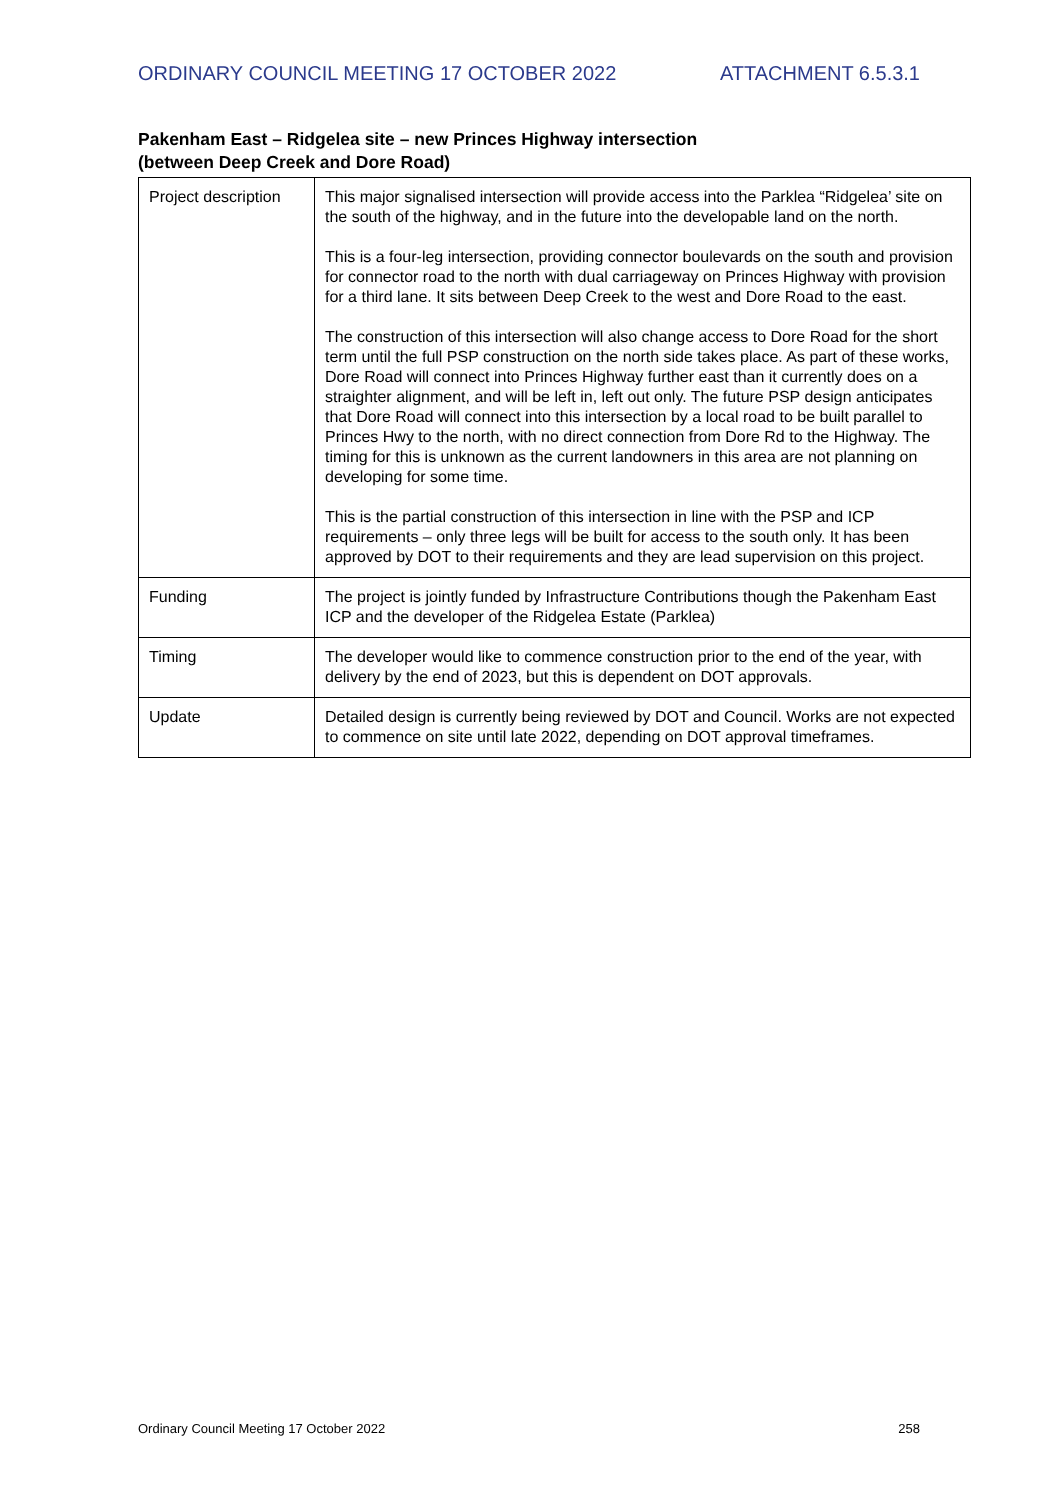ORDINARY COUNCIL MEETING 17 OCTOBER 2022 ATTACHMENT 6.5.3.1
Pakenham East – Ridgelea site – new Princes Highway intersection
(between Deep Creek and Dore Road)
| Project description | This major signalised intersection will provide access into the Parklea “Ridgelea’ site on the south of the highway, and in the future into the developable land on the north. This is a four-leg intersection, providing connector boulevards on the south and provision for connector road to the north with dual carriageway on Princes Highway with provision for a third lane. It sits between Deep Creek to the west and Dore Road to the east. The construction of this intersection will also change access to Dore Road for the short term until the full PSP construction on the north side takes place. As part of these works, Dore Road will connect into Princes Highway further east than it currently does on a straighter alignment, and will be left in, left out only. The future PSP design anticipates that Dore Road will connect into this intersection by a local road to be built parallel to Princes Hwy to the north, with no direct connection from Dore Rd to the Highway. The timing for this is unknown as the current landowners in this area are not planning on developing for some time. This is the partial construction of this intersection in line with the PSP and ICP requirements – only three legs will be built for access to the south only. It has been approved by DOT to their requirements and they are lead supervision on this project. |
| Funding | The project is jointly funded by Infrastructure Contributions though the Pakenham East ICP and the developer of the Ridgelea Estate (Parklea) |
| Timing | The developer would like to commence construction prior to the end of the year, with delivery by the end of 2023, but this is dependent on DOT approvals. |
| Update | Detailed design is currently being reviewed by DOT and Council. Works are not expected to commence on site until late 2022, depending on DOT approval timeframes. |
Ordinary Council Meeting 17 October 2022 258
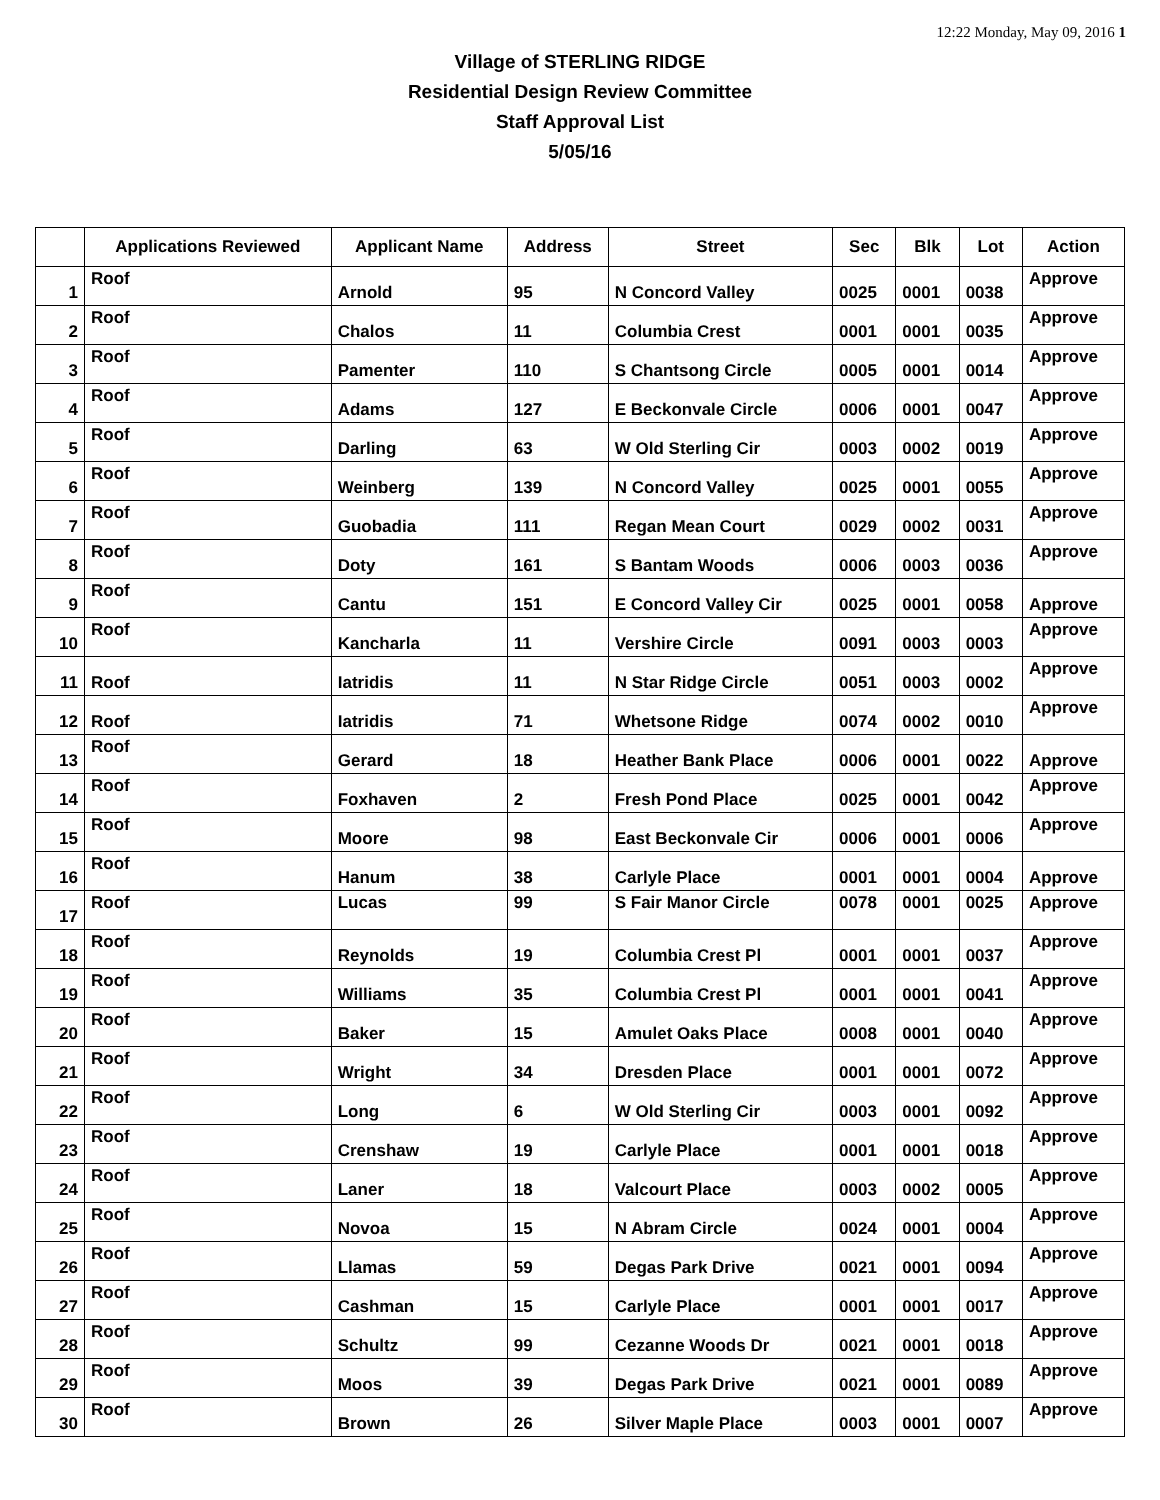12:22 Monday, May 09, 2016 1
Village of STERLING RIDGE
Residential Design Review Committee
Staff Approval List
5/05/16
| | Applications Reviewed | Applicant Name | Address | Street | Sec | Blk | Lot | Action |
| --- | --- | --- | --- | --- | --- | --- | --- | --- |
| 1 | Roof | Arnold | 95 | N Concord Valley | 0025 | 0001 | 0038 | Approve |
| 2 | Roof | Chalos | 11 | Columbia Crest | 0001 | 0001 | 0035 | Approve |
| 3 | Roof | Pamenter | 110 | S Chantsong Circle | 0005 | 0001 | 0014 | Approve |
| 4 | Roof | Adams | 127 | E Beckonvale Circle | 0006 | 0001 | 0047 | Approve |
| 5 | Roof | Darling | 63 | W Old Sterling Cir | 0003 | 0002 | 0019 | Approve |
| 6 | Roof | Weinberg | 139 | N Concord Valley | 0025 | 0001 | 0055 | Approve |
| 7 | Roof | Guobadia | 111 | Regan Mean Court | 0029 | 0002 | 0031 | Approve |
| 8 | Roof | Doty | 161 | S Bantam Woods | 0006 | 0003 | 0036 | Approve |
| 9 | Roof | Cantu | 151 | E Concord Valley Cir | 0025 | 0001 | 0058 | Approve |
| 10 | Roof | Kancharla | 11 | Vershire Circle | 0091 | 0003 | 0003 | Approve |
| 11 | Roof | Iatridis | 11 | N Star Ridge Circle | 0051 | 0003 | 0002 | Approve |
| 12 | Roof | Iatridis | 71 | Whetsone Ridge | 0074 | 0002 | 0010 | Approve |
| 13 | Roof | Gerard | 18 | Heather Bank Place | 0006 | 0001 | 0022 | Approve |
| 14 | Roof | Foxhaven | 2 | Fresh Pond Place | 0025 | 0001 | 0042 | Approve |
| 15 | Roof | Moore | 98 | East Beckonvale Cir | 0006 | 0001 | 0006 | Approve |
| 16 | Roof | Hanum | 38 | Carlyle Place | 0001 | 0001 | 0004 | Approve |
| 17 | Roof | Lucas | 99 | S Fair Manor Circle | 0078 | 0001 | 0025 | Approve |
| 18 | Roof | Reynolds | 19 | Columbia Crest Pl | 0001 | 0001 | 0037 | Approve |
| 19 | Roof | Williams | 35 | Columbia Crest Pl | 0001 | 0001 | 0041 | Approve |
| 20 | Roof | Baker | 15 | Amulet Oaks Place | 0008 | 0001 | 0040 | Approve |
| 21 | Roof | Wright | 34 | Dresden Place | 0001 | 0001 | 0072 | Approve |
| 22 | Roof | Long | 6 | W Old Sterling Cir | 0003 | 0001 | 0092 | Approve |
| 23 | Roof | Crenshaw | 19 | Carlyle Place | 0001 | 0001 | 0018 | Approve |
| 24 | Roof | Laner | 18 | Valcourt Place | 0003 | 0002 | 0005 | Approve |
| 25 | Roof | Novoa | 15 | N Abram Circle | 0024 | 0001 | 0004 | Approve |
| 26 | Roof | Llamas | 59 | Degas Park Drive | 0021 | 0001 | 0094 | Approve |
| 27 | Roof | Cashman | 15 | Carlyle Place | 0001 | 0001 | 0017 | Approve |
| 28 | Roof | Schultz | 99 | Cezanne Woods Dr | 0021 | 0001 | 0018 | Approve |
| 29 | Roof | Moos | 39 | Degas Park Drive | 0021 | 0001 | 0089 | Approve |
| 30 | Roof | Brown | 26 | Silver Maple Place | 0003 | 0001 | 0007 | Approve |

---

ABOUT THIS TASK »
Please write out all the entries above exactly, but leave out the pictures.

ANSWER TO THIS EXERCISE »
ORDINARY COUNCIL MEETING 17 OCTOBER 2022 ATTACHMENT 6.5.3.1
Pakenham East – Ridgelea site – new Princes Highway intersection
(between Deep Creek and Dore Road)
| Project description | This major signalised intersection will provide access into the Parklea “Ridgelea’ site on the south of the highway, and in the future into the developable land on the north. This is a four-leg intersection, providing connector boulevards on the south and provision for connector road to the north with dual carriageway on Princes Highway with provision for a third lane. It sits between Deep Creek to the west and Dore Road to the east. The construction of this intersection will also change access to Dore Road for the short term until the full PSP construction on the north side takes place. As part of these works, Dore Road will connect into Princes Highway further east than it currently does on a straighter alignment, and will be left in, left out only. The future PSP design anticipates that Dore Road will connect into this intersection by a local road to be built parallel to Princes Hwy to the north, with no direct connection from Dore Rd to the Highway. The timing for this is unknown as the current landowners in this area are not planning on developing for some time. This is the partial construction of this intersection in line with the PSP and ICP requirements – only three legs will be built for access to the south only. It has been approved by DOT to their requirements and they are lead supervision on this project. |
| Funding | The project is jointly funded by Infrastructure Contributions though the Pakenham East ICP and the developer of the Ridgelea Estate (Parklea) |
| Timing | The developer would like to commence construction prior to the end of the year, with delivery by the end of 2023, but this is dependent on DOT approvals. |
| Update | Detailed design is currently being reviewed by DOT and Council. Works are not expected to commence on site until late 2022, depending on DOT approval timeframes. |
Ordinary Council Meeting 17 October 2022 258
12:22 Monday, May 09, 2016 1
Village of STERLING RIDGE
Residential Design Review Committee
Staff Approval List
5/05/16
| | Applications Reviewed | Applicant Name | Address | Street | Sec | Blk | Lot | Action |
| --- | --- | --- | --- | --- | --- | --- | --- | --- |
| 1 | Roof | Arnold | 95 | N Concord Valley | 0025 | 0001 | 0038 | Approve |
| 2 | Roof | Chalos | 11 | Columbia Crest | 0001 | 0001 | 0035 | Approve |
| 3 | Roof | Pamenter | 110 | S Chantsong Circle | 0005 | 0001 | 0014 | Approve |
| 4 | Roof | Adams | 127 | E Beckonvale Circle | 0006 | 0001 | 0047 | Approve |
| 5 | Roof | Darling | 63 | W Old Sterling Cir | 0003 | 0002 | 0019 | Approve |
| 6 | Roof | Weinberg | 139 | N Concord Valley | 0025 | 0001 | 0055 | Approve |
| 7 | Roof | Guobadia | 111 | Regan Mean Court | 0029 | 0002 | 0031 | Approve |
| 8 | Roof | Doty | 161 | S Bantam Woods | 0006 | 0003 | 0036 | Approve |
| 9 | Roof | Cantu | 151 | E Concord Valley Cir | 0025 | 0001 | 0058 | Approve |
| 10 | Roof | Kancharla | 11 | Vershire Circle | 0091 | 0003 | 0003 | Approve |
| 11 | Roof | Iatridis | 11 | N Star Ridge Circle | 0051 | 0003 | 0002 | Approve |
| 12 | Roof | Iatridis | 71 | Whetsone Ridge | 0074 | 0002 | 0010 | Approve |
| 13 | Roof | Gerard | 18 | Heather Bank Place | 0006 | 0001 | 0022 | Approve |
| 14 | Roof | Foxhaven | 2 | Fresh Pond Place | 0025 | 0001 | 0042 | Approve |
| 15 | Roof | Moore | 98 | East Beckonvale Cir | 0006 | 0001 | 0006 | Approve |
| 16 | Roof | Hanum | 38 | Carlyle Place | 0001 | 0001 | 0004 | Approve |
| 17 | Roof | Lucas | 99 | S Fair Manor Circle | 0078 | 0001 | 0025 | Approve |
| 18 | Roof | Reynolds | 19 | Columbia Crest Pl | 0001 | 0001 | 0037 | Approve |
| 19 | Roof | Williams | 35 | Columbia Crest Pl | 0001 | 0001 | 0041 | Approve |
| 20 | Roof | Baker | 15 | Amulet Oaks Place | 0008 | 0001 | 0040 | Approve |
| 21 | Roof | Wright | 34 | Dresden Place | 0001 | 0001 | 0072 | Approve |
| 22 | Roof | Long | 6 | W Old Sterling Cir | 0003 | 0001 | 0092 | Approve |
| 23 | Roof | Crenshaw | 19 | Carlyle Place | 0001 | 0001 | 0018 | Approve |
| 24 | Roof | Laner | 18 | Valcourt Place | 0003 | 0002 | 0005 | Approve |
| 25 | Roof | Novoa | 15 | N Abram Circle | 0024 | 0001 | 0004 | Approve |
| 26 | Roof | Llamas | 59 | Degas Park Drive | 0021 | 0001 | 0094 | Approve |
| 27 | Roof | Cashman | 15 | Carlyle Place | 0001 | 0001 | 0017 | Approve |
| 28 | Roof | Schultz | 99 | Cezanne Woods Dr | 0021 | 0001 | 0018 | Approve |
| 29 | Roof | Moos | 39 | Degas Park Drive | 0021 | 0001 | 0089 | Approve |
| 30 | Roof | Brown | 26 | Silver Maple Place | 0003 | 0001 | 0007 | Approve |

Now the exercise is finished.